Pfizer receives US FDA approval for Bosulif for patients with previously treated Ph+ CML
The US Food and Drug Administration (FDA) has approved Pfizer Inc's Bosulif (bosutinib), an Abl and Src kinase inhibitor, for the treatment of adult patients with chronic, accelerated, or blast phase Philadelphia chromosome-positive (Ph+) chronic myelogenous leukaemia (CML) with resistance, or intolerance to prior therapy. Patients in the registrational trial included patients who were previously treated with imatinib [Gleevec] or imatinib plus at least one second generation tyrosine kinase inhibitor (TKI).
Once daily Bosulif represents the only therapy approved with pivotal trial data that included CML patients treated with imatinib followed by a second generation TKI.
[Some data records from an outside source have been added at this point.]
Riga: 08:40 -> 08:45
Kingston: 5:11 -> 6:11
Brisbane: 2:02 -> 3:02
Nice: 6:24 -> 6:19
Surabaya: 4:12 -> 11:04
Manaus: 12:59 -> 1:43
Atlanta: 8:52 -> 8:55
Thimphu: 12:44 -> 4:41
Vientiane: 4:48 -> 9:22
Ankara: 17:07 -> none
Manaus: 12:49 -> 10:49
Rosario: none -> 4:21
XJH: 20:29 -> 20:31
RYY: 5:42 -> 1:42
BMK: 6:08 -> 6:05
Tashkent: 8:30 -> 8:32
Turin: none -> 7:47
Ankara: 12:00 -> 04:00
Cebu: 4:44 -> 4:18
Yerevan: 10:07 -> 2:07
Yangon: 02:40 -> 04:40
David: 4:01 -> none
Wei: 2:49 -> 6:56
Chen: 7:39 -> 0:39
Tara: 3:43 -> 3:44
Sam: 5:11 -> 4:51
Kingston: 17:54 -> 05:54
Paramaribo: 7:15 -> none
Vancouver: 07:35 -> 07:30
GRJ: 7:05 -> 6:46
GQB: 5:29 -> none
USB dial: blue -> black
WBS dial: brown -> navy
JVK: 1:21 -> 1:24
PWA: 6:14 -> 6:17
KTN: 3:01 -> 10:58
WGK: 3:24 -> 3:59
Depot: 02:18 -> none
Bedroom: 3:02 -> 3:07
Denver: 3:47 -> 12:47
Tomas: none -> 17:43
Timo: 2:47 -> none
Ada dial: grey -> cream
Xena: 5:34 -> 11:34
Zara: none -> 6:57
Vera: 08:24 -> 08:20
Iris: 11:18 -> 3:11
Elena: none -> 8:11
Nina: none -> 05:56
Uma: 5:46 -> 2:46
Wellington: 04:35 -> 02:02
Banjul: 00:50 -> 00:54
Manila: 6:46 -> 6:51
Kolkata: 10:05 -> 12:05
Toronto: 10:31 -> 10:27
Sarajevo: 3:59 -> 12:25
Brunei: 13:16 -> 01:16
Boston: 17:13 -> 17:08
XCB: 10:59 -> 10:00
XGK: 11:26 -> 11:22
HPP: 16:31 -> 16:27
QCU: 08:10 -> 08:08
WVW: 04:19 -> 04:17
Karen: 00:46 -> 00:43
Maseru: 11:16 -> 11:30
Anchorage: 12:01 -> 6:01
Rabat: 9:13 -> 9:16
“Bosulif is the third new medicine from Pfizer Oncology’s pipeline to be approved by the FDA in just 13 months, a remarkable achievement that reflects our commitment to advancing the science in cancer drug development and delivering on Pfizer’s innovative core,” said Garry Nicholson, president and general manager, Pfizer Oncology Business Unit. “By focusing our pipeline on those compounds best positioned for advancement, we have been able to bring yet another important therapy to patients who urgently need it.”
Chronic myelogenous leukaemia is one of the four most common types of leukaemia, with more than 5,000 new cases diagnosed per year in the United States. Today, as many as 26,000 Americans are living with CML, a number that is expected to increase tenfold by 2040. While strides have been made in recent years, approximately one-third of patients receiving imatinib as initial therapy do not achieve an optimal response, and of those who ultimately require second generation TKIs, approximately half do not have a good outcome.
“Bosulif is an important new addition to the CML treatment landscape,” said Dr. Jorge E. Cortes, deputy chair and professor of medicine in the Department of Leukaemia at The University of Texas MD Anderson Cancer Center, and a lead investigator of the Pfizer-sponsored registrational study. “Despite recent advances, an unmet need remains for many CML patients who are refractory to one or more tyrosine kinase inhibitors.”
“As the first therapy in our growing haematology portfolio to receive approval by the FDA, Bosulif exemplifies Pfizer’s commitment to bringing meaningful new medicines to patients with haematologic cancers,” said Mace Rothenberg, vice president of Clinical Development and Medical Affairs, Pfizer Oncology Business Unit. “We believe many doctors and CML patients will find this treatment to be a welcome addition, offering a distinct adverse event profile and a convenient once-daily dosing regimen.”
Bosulif is a kinase inhibitor that limits cancer cell growth by inhibiting the Abl and Src signalling pathways. The recommended dose of Bosulif is 500 mg, orally, taken once daily, with food.
Study 200 is a global, single-arm, open-label, multi-cohort, phase 1/2 study of more than 500 patients with imatinib-resistant or –intolerant Ph+ CML with separate cohorts for chronic, accelerated and blast phase disease previously treated with one prior TKI (imatinib) or more than one TKI (imatinib followed by dasatinib and/or nilotinib).
The major cytogenetic response (MCyR) at 24 weeks for patients with chronic phase CML who had been previously treated with imatinib only (n=266) was 33.8 percent (95% CI: 28.2, 39.9). With a minimum follow-up of 23 months, 53.4 percent of patients achieved a MCyR. Of patients who achieved MCyR, 52.8 per cent had a MCyR lasting at least 18 months. The median duration of MCyR was not reached for these patients.
The MCyR by 24 weeks for patients with chronic phase CML who had been treated with imatinib and at least one other TKI (n=108) was 26.9 per cent (95% CI: 18.8, 36.2). With a minimum follow-up of 13 months, 32.4 percent of patients achieved a MCyR. Of patients who achieved MCyR, 51.4 per cent had a MCyR lasting at least nine months. The median duration of MCyR was not reached for these patients.
A low rate of transformation (4 per cent, n=16) from the chronic phase to the advanced or blast phase was also observed in patients treated with Bosulif.
The most common all grade adverse reactions (ARs) observed in the chronic phase of Study 200 included diarrhoea (84 per cent), nausea (46 per cent), abdominal pain (40 per cent), thrombocytopenia (40 per cent) and vomiting (37 per cent). Grade 3/4 ARs included thrombocytopenia (26 per cent), neutropenia (11 per cent), diarrhoea (9 per cent), anaemia (9 per cent) and rash (8 per cent).